The botanical model is the model of the recipe. Plants that have been used for millennia in a particular climate are pressed, distilled, infused, or saponified into a product that does several things at once. Olive oil moisturises, mildly antimicrobials, and feeds the skin barrier — not because someone designed it to, but because that is what olive oil happens to do. Laurel berry oil is antifungal, anti-inflammatory, and quietly regulates sebum. Neither was engineered. Both have been in continuous human use longer than any pharmacy has existed.

Where the two approaches collide is the daily product. The bar of soap you wash with every morning is not, in any meaningful sense, treating a condition. It is a daily exposure to a long ingredient list, on the most absorbent skin you have, repeated for the rest of your life. The dermatologist's instinct — to engineer a specific cleanser for a specific skin type — produces a bar with a dozen synthetic compounds, each one solving a small problem the bar's other compounds created. The botanist's instinct produces a bar with three ingredients that have been working together since the Phoenicians.

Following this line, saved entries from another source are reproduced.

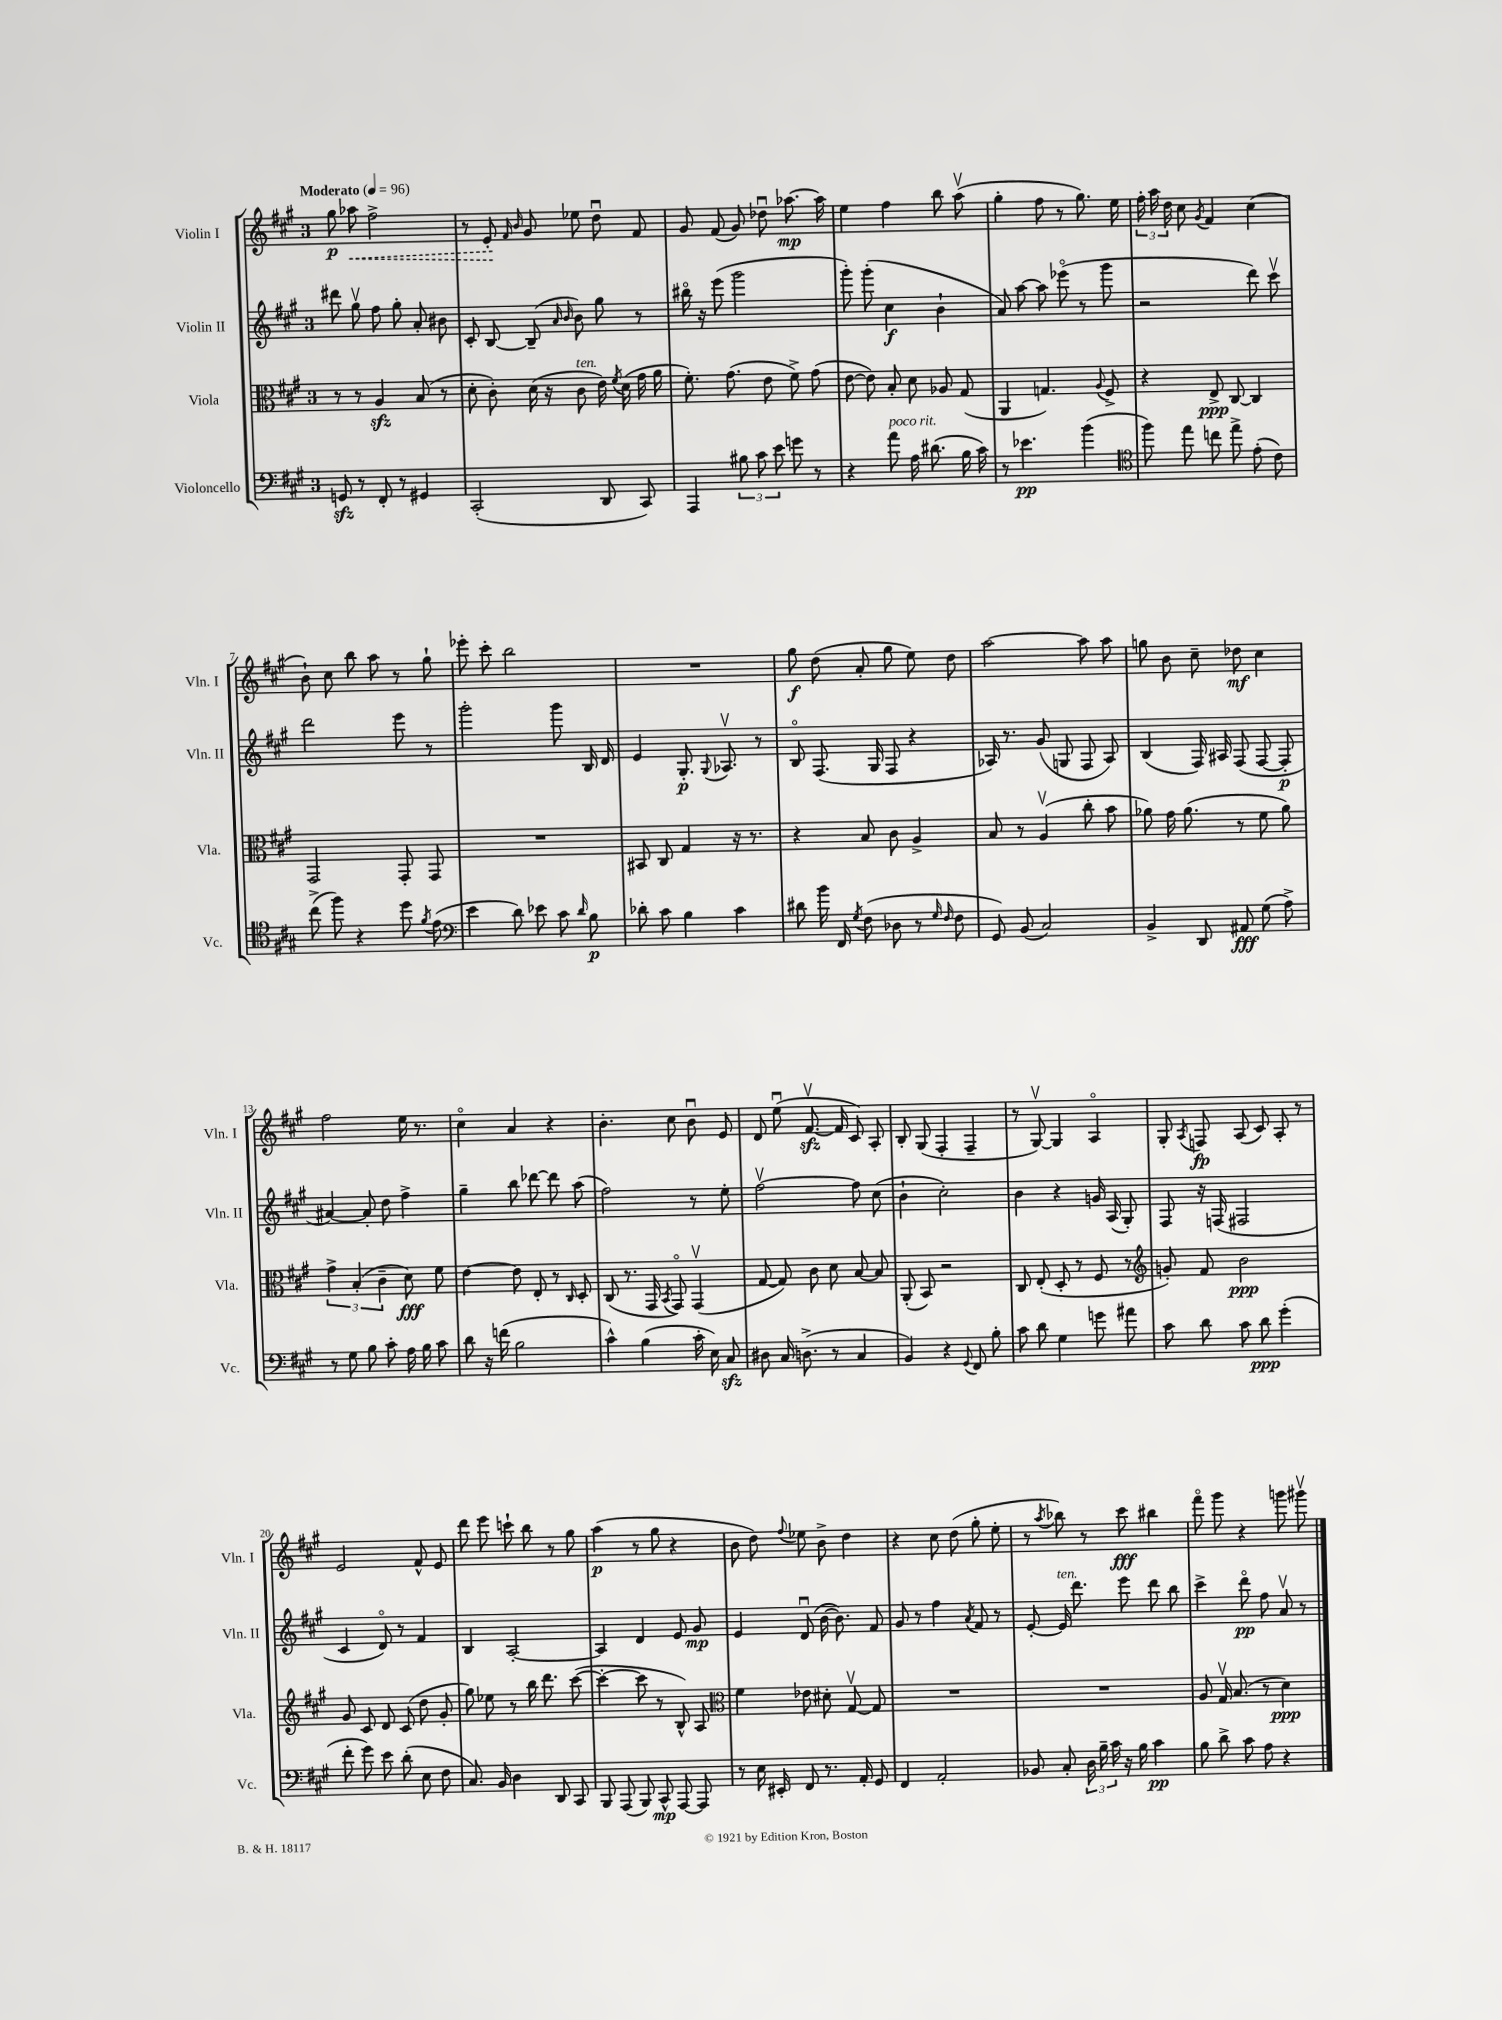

**kern	**kern	**kern	**kern
*staff4	*staff3	*staff2	*staff1
*clefF4	*clefC3	*clefG2	*clefG2
*k[f#c#g#]	*k[f#c#g#]	*k[f#c#g#]	*k[f#c#g#]
*M3/4	*M3/4	*M3/4	*M3/4
*MM96	*MM96	*MM96	*MM96
8GG	8r	8ddd#	8gg#
8r	8r	8gg#v	8aa-
8FF#'	4A	8ff#	2ff#^
8r	.	8gg#'	.
4GG#	(8B	8a'	.
.	8r	8b#	.
=	=	=	=
(2CC#'	8d'	8c#'	8r
.	8c#')	[8B	8e'
.	.	.	16qqf#
.	.	.	16qqb
.	(16d	(8B~]	8g#
.	16r	.	.
.	.	16qqa	.
.	.	16qqb	.
.	8c#	8b)	8ee-
8DD	16e)	8gg#	8ddu
.	8qf#	.	.
.	(16d	.	.
8CC#)	16g#	8r	8f#
.	16a	.	.
=	=	=	=
4AAA	8.f#')	16bb#o	8g#
.	.	16r	.
.	.	(8eee	(8f#
.	(8.g#	.	.
12B#	.	2ggg#	8g#)
12c#	.	.	.
.	8e	.	8dd-u
12e	.	.	.
8g	8f#^)	.	[8.aa-
8r	(8g#	.	.
.	.	.	16aa-]
=	=	=	=
4r	[8e	8ggg#')	4ee
.	8e])	(8ggg#'	.
8a	8B'	4cc#	4ff#
16A	8d	.	.
(8.d#	.	.	.
.	8A-	4b`	8bb
16B	(8G#	.	(8aav
16c#)	.	.	.
=	=	=	=
8r	4AA	8a)	4gg#'
4.e-	.	[8aa	.
.	4.G)	8aa]	8ff#
.	.	(8eee-o	8r
(4b	.	8r	8.gg#)
.	8qqA	.	.
.	8F#^	8ggg#	.
.	.	.	16ee
=	=	=	=
*clefC4	*	*	*
8ff#)	4r	2r	24ff#'
.	.	.	24aa
.	.	.	24dd
8ee	.	.	8cc#
.	.	.	8qg#
8cc	8E^	.	4f#
8ee^	[8C#	.	.
(8e'	4C#]	8ddd)	(4cc#
8c#)	.	8ccc#v	.
=	=	=	=
(8cc#^	2GG#	2ddd	8b`)
8ff#)	.	.	8cc#
4r	.	.	8bb
.	.	.	8aa
8dd	8GG#'	8eee	8r
8qf#	.	.	.
(8e	8GG#	8r	8gg#`
=	=	=	=
*clefF4	*	*	*
4e	2.r	2ggg#'	8eee-'
.	.	.	8ccc#'
8d)	.	.	2bb
8e-	.	.	.
8c#	.	8ggg#	.
16qqd	.	.	.
8B	.	16B	.
.	.	16d	.
=	=	=	=
8d-'	8BB#	4e	2.r
8c#	8C#	.	.
4B	4G#	8.G#'	.
.	.	8qqG#	.
.	.	8.A-v	.
4c#	16r	.	.
.	8.r	.	.
.	.	8r	.
=	=	=	=
8d#	4r	8Bo	8gg#
16b	.	(8.F#	(8dd
16FF#	.	.	.
8qG#	.	.	.
(8F#	8B	.	8a'
.	.	16G#	.
8D-	8c#	8F#	8gg#
8r	4A^	4r	8ee)
16qqG#	.	.	.
16qqF#	.	.	.
8F#	.	.	8dd
=	=	=	=
8GG#)	8B	16A-)	[2aa
.	.	8.r	.
(8BB	8r	.	.
2C#)	(4Av	(8g#	.
.	.	8G	.
.	8cc#'	8F#	8aa]
.	8b	8A-)	8aa
=	=	=	=
4BB^	8a-)	(4B	8gg
.	16g#	.	8b
.	(8.a-	.	.
8DD	.	16F#)	8cc#~
.	.	16A#	.
8AA#	8r	(8F#	8dd-
(8G#	8f#	[8F#	4cc#
8A^)	8a-)	8F#']	.
=	=	=	=
8r	6g#^	[4a#)	2ff#
8G#	.	.	.
.	(6B'	.	.
8B	.	8a#']	.
.	6c#~	.	.
8c#'	.	8dd	.
16A	8d)	4ff#^	16ee
16B	.	.	8.r
8c#	8f#	.	.
=	=	=	=
8d	[4e	4gg#~	4cc#o
16r	.	.	.
(16f	.	.	.
2B	8e]	8bb	4a
.	8E'	[8ddd-	.
.	8r	8ddd-]	4r
.	16qqC#	.	.
.	8D'	(8aa	.
=	=	=	=
4c#^^)	(8C#	2ff#)	4.b'
.	8.r	.	.
(4B	.	.	.
.	16GG#	.	.
.	8qBB	.	.
.	8GG#o)	.	8cc#
16c#'	(4GG#v	8r	8bu
16E)	.	.	.
8C#	.	8ee'	8e
=	=	=	=
8D#	[8G#	[2ff#v	8d
16C#	8G#])	.	(8eeu
(8.D^	.	.	.
.	8c#	.	[8.f#v
8r	8d	.	.
.	.	.	16f#]
4C#	[8B	8ff#]	8c#)
.	8B]	(8cc#	8A'
=	=	=	=
4BB)	(8AA'	4b`	8B'
.	8BB)	.	(8G#
4r	2r	2cc#')	4F#'
8qqGG#	.	.	.
8FF#	.	.	4F#~
8B'	.	.	.
=	=	=	=
8c#	8C#	4b	8r
8d	(8E'	.	[8G#v)
4G#	8D'	4r	4G#]
.	8r	.	.
8g	8F#	16g	4Ao
.	.	(16A	.
8a#	8r	8G#')	.
=	=	=	=
*	*clefG2	*	*
8c#	8g')	8F#	8G#'
.	.	.	8qA
8d	8f#	16r	8F
.	.	(16F	.
8c#	2b	2F#	(8A
8d	.	.	8c#)
(4g#'	.	.	8A'
.	.	.	8r
=	=	=	=
8f#'	8g#	4c#	2e
8g#)	8c#	.	.
8e	8d	8do)	.
(8d'	(8c#	8r	.
8E	8dd	4f#	8f#^^
8F#	8g#'	.	8e
=	=	=	=
8.C#)	8gg#)	4B	8ddd
.	8ee-	.	8eee
16BB	.	.	.
4D	8r	[2A'	8ccc`
.	16bb	.	8bb
.	8.ddd	.	.
8DD	.	.	8r
8CC#	([8ccc#	.	8gg#
=	=	=	=
8BBB	4ccc#'_	4A]	(4aa
(8AAA	.	.	.
8BBB)	8ccc#]	4d	8r
8CC#^^	8r	.	8gg#
[8AAA	8B^^)	8e	4r
8AAA]	8A	8g#	.
=	=	=	=
*	*clefC3	*	*
8r	4f#	4e	8b
16E	.	.	8dd)
16EE#'	.	.	.
.	.	.	8qqff#
8FF#	8e-	(8du	8ee-
8.r	8d#'	[16b	8b^
.	.	8.b])	.
.	[8G#v	.	4dd
16AA'	.	.	.
8GG#	8G#]	8f#	.
=	=	=	=
4FF#	2.r	8g#	4r
.	.	8r	.
2AA'	.	4ff#	8cc#
.	.	.	(8dd
.	.	8qa	.
.	.	8f#	8gg#'
.	.	8r	8ee'
=	=	=	=
8BB-	2.r	[8e'	8r
.	.	.	8qaa
8C#'	.	16e]	8bb-)
.	.	8.ddd	.
24D	.	.	8r
24B~	.	.	.
24c#	.	.	.
16r	.	8eee	8ccc#
16B	.	.	.
4c#	.	8ddd	4bb#
.	.	8bb	.
=	=	=	=
8B	8A	4ccc#^	8fff#o
8d^	16G#v	.	8ggg#
.	(8.B	.	.
8c#	.	8dddo	4r
8A	8r	8ff#	.
4r	4d)	8av	8ggg
.	.	8r	8ggg#v
==	==	==	==
*-	*-	*-	*-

Our own bias, to be open about it, is that for routine cleansing the botanist usually wins. A bar of authentic Aleppo soap is not, and does not pretend to be, a treatment for any specific dermatological condition. We make no medical claims about it. What we will say is that customers reach for it most consistently when they have run out of patience with the engineered approach — when the prescription cream worked but the regular face wash kept undoing the result, or when the dermatologist's recommended cleanser turned out to be a sulfate-based bottle that had stripped the skin barrier in the first place.

The compromise that most people end up at, in our experience, is this: keep the dermatologist for the diagnosis, the prescription, and the things that need to be treated. Keep the botanist's recipe — three ingredients, two thousand years old — for the bar you actually wash with twice a day. The doctor and the village grandmother do not have to agree about everything. They mostly agree about the daily bar.